Most consumer wallets now hide unknown tokens by default or let you mark them as spam. Phantom, Rabby, and MetaMask all expose a 'hide token' or 'mark as spam' action that removes them from your main view. Combined with a written note in your address book, this gives you two layers of defense: visual clutter goes away, and a permanent record of why it was hidden remains.

What this looks like in practice each week

The whole point of labeling is to make it cheap, not perfect. A realistic routine for an active user is to spend five minutes after the weekend, open the wallet's activity tab, and write one short note on any transaction you do not already recognize. 'Swap 0.2 ETH to USDC on Uniswap', 'Approval for Aave V3', 'Sent 50 USDC to binance.eth'.

At the end of the quarter, export the labeled history as a CSV from the wallet, the explorer, or your tracker of choice. That CSV is the input to your tax tool, the source of truth for a security review, and the answer to the question 'why did my balance change on this date'. Over a year, the five minutes per week adds up to about four hours total, and saves far more than that the first time you face an audit, a hack, or a simple 'where did my USDC go' moment.

Stay ahead of your own wallet history

Your wallet is the only ledger you fully control in crypto, and the only one no one else is maintaining for you. Keeping it labeled turns that ledger into something you can actually read. Zippfeed surfaces crypto headlines with sentiment scoring (bullish, neutral, or bearish) and an importance rating, so you can spend less time guessing which news matters for the assets you actually hold and more time on the wallet habits that compound over years.
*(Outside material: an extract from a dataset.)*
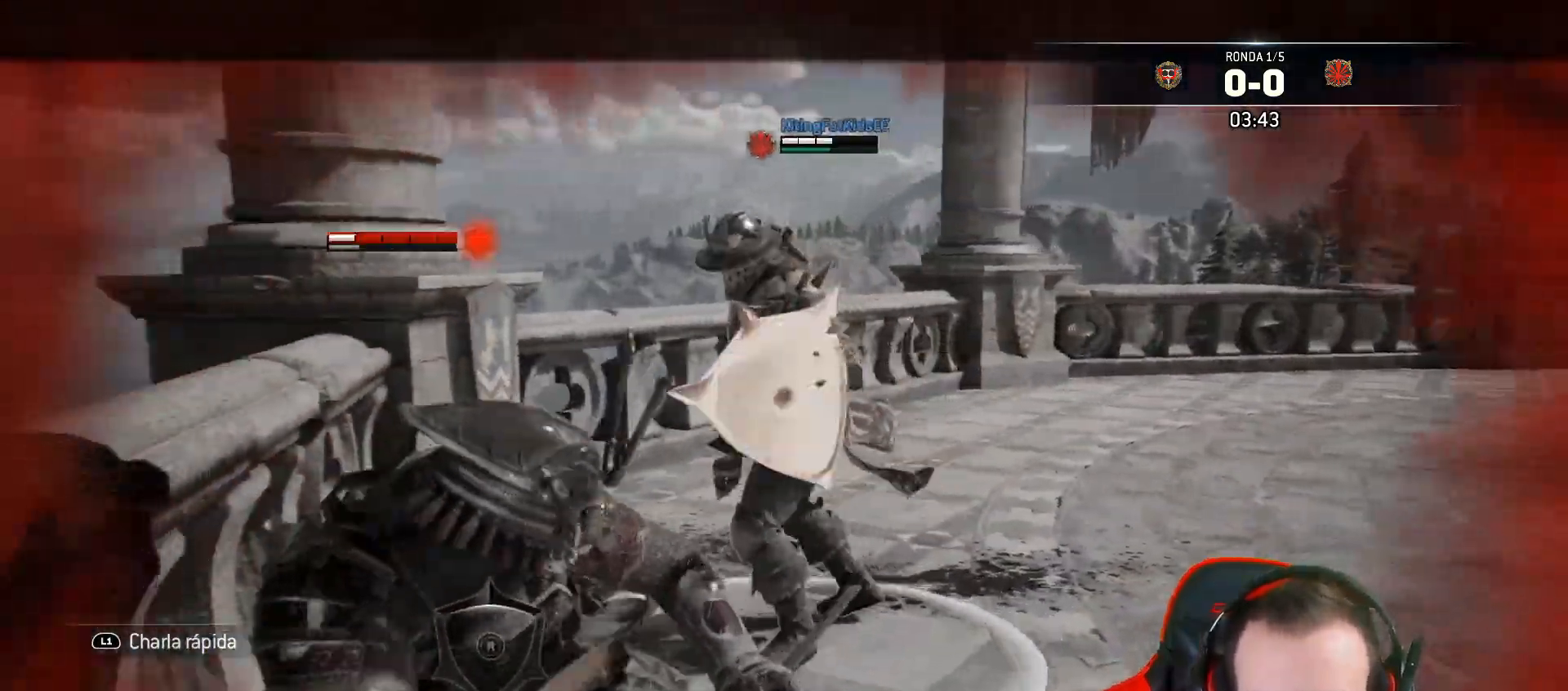
{"dt_ms": 500, "buttons": ["L2", "L3"], "left_stick": "down-right", "right_stick": "center", "events": [[417, "right_stick", "up"], [500, "right_stick", "center"]]}
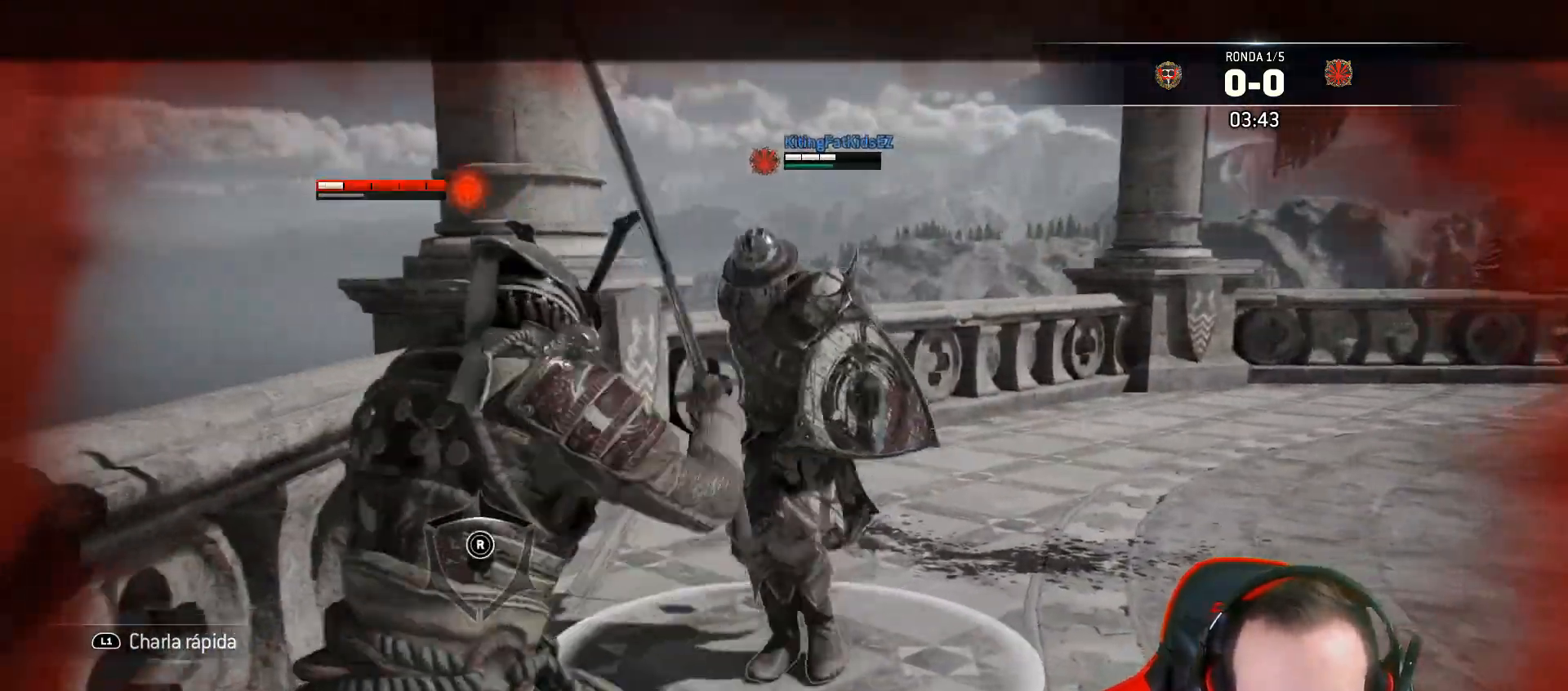
{"dt_ms": 500, "buttons": ["L2", "L3"], "left_stick": "down-right", "right_stick": "center", "events": []}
Frequently asked questions

Is it safe to connect my wallet to Zerion, Zapper, or Koinly?
Read-only connections cannot move your funds, but they can see your full balance and transaction history. That data could be subpoenaed, breached, or sold, so treat the privacy trade-off as real. If that is unacceptable, use a local tool like Rotki, or keep labeling inside your wallet and explorer and skip the cloud dashboard. This is general education, not financial or security advice.
How do I label a transaction I do not recognize?
Open the transaction hash on the relevant block explorer, look at the 'To' and 'From' addresses, and check whether either is a known contract, exchange, or flagged address. Most explorers also show an input data field, which for simple ETH transfers is empty and for swaps or approvals decodes into a human-readable method like 'swapExactTokensForETH'. Once you identify the counterparty, add a private name tag in your wallet or on Etherscan so the next occurrence is labeled automatically.
Should I bother labeling if I only hold a few tokens?
Yes, even small histories benefit. A single approval you forget about can become a security hole months later, and a single unlabeled airdrop can complicate a tax filing. The cost is one minute per transaction, and the payoff is a wallet that answers questions instead of creating them. The advice here is educational, not a recommendation to use any specific tool.
What is the difference between a wallet address book and an Etherscan private name tag?
A wallet address book lives inside one wallet app on one device and only helps you confirm outgoing transactions. A private name tag lives on the block explorer, follows you across browsers when you sign in, and is visible on every transaction involving that address, including incoming ones from unknown senders. Power users combine both: wallet contacts for the addresses they send to, and explorer tags for contracts, exchanges, and flagged addresses.